Thursday, August 14, 2008

Spring and JEE

A helpful article I found on the value add of Spring...

Why do J2EE applications need Spring? The core of Spring explained...

It says most of the things I would say and doesn't "get ahead of itself".

I would strongly agree with points 1 and 2. Point 3, though it is a feature, is not something that I think, is used as much as people think. The reason I say that is how often do you actually have two implementations of the same interface, and switch between them? In our application we have loads of DAO objects, loads of service interfaces and yet we without fail have a one to one mapping between the interface and its implementation. The interfaces, IMO are useless fuzz. What I would prefer in fact would be for them all to be accessed directly (no interface) and then if and interface is required, then I can quickly and easily with the tools we have today, extract an interface and it's now abstracted. I only have the fuzz where it is absolutely necessary.

Though I must admit that we do use this feature and it does add value. I just don't think it is is the killer feature of the Spring Framework.

One of these days I think I should write a "why I like Spring Article..."

Monday, August 11, 2008

JEE take up could be better...

I work on a fairly large Jave Enterprise Edition application, deployed onto Websphere. The company is a large corporate and the application is a publicly available web site, involving a .net front end, java back end and a database.

The application runs on websphere and is deployed by a team of people who manage the server environment. There are lots of similar applications which they manage.

We have our own "dev" application servers - these are little more than developer spec boxes running linux. They are used for basic testing and to validate the application before it gets promoted. And, because we manage these environments, have carte blanche access.

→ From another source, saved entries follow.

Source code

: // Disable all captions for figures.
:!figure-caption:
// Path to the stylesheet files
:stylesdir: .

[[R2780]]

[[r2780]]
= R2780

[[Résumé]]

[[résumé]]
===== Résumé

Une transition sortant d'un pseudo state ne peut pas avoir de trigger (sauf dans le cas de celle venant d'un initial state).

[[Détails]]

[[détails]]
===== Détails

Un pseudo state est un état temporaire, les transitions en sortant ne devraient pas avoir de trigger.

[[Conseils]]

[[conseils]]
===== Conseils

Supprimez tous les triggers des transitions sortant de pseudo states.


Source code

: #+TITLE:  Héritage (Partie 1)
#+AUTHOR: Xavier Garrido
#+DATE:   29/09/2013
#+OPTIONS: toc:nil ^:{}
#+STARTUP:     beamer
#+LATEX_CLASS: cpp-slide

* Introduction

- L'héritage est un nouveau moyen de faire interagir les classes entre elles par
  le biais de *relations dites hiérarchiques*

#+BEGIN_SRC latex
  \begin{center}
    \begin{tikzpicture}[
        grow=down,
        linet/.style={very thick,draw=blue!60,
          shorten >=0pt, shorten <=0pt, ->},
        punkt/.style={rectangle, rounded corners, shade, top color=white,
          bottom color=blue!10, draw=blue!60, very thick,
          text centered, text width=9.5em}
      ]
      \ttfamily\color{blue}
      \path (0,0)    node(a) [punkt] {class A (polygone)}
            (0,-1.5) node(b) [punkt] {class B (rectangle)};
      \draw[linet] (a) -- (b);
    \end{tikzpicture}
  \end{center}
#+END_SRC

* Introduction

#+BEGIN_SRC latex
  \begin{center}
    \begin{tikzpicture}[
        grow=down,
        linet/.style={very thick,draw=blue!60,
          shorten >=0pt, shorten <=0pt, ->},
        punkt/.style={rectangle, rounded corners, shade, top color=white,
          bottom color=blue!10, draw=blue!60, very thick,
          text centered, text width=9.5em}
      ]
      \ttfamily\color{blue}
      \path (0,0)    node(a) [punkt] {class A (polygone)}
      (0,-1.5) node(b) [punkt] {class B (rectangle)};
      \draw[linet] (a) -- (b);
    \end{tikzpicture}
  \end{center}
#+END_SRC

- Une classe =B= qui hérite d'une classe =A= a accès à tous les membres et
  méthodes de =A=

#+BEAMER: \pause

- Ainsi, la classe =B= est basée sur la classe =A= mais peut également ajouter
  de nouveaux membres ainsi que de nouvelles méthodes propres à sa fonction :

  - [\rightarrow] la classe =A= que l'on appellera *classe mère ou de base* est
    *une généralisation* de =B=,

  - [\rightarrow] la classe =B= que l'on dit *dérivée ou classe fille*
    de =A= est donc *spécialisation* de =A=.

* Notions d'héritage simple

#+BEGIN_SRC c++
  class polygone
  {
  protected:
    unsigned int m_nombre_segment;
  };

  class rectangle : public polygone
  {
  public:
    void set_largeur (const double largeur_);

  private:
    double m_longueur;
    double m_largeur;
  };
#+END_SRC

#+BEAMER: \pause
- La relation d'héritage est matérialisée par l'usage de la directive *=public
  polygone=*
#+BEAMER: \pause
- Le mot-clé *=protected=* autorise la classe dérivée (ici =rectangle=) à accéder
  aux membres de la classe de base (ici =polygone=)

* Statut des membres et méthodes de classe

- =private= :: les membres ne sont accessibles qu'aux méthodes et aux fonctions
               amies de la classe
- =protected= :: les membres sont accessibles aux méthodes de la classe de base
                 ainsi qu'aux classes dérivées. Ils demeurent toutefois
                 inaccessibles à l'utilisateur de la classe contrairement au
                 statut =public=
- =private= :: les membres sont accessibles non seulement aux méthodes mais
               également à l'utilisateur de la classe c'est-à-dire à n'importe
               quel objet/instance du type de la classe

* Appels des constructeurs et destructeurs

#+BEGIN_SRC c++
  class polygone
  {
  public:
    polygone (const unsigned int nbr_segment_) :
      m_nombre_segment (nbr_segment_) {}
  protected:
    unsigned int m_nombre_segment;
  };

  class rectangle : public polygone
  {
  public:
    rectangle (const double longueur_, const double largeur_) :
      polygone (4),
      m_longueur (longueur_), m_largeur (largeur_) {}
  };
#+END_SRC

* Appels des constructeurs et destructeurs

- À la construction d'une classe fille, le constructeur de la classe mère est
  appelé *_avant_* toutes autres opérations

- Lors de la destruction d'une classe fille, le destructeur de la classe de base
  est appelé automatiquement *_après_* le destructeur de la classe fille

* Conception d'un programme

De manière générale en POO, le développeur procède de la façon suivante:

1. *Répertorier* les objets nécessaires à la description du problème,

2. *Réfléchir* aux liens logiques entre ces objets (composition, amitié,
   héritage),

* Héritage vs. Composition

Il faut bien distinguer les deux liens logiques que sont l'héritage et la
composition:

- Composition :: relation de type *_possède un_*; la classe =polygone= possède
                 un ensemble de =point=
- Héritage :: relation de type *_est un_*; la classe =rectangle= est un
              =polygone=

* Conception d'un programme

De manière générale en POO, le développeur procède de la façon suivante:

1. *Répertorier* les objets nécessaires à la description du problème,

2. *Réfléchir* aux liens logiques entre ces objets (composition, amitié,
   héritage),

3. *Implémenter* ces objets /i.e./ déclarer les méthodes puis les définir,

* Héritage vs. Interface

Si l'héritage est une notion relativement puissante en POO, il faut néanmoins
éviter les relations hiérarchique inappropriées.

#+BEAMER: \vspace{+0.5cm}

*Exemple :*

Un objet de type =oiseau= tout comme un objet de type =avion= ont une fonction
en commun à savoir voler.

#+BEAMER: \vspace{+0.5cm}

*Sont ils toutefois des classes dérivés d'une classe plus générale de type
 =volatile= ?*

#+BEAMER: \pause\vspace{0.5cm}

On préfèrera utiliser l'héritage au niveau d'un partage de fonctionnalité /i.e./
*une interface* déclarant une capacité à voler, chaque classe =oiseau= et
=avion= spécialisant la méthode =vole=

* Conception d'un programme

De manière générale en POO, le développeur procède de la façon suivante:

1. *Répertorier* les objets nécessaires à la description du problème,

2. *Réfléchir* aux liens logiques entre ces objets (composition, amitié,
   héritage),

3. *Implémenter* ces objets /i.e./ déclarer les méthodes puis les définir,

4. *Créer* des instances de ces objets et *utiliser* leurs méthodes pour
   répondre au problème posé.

The amazing thing is that the application always works just fine in this environment, but when promoted, it suddenly no longer works. And it is no coincidence that the application does not work in environments we have no access to.

Now, when the application does not work, we get blamed. The onus always falls on us, the developers to fix the problem even though we have little to no access to their environments the application is deployed on. The fact that the applications work in the environments we do manage means that the problem lies in the fact that we cannot configure these environments ourselves.

What does this cause?

It causes us developers to build our applications in such a way as they have as little depedency as possible on the environment they're running in. Thus we use as little of the JEE spec as possible because those are the bits that need to be configured on the running application server.

I am convinced that if we had better access to the test servers, we would be more inclined to use the rich functionality provided by the JEE specification.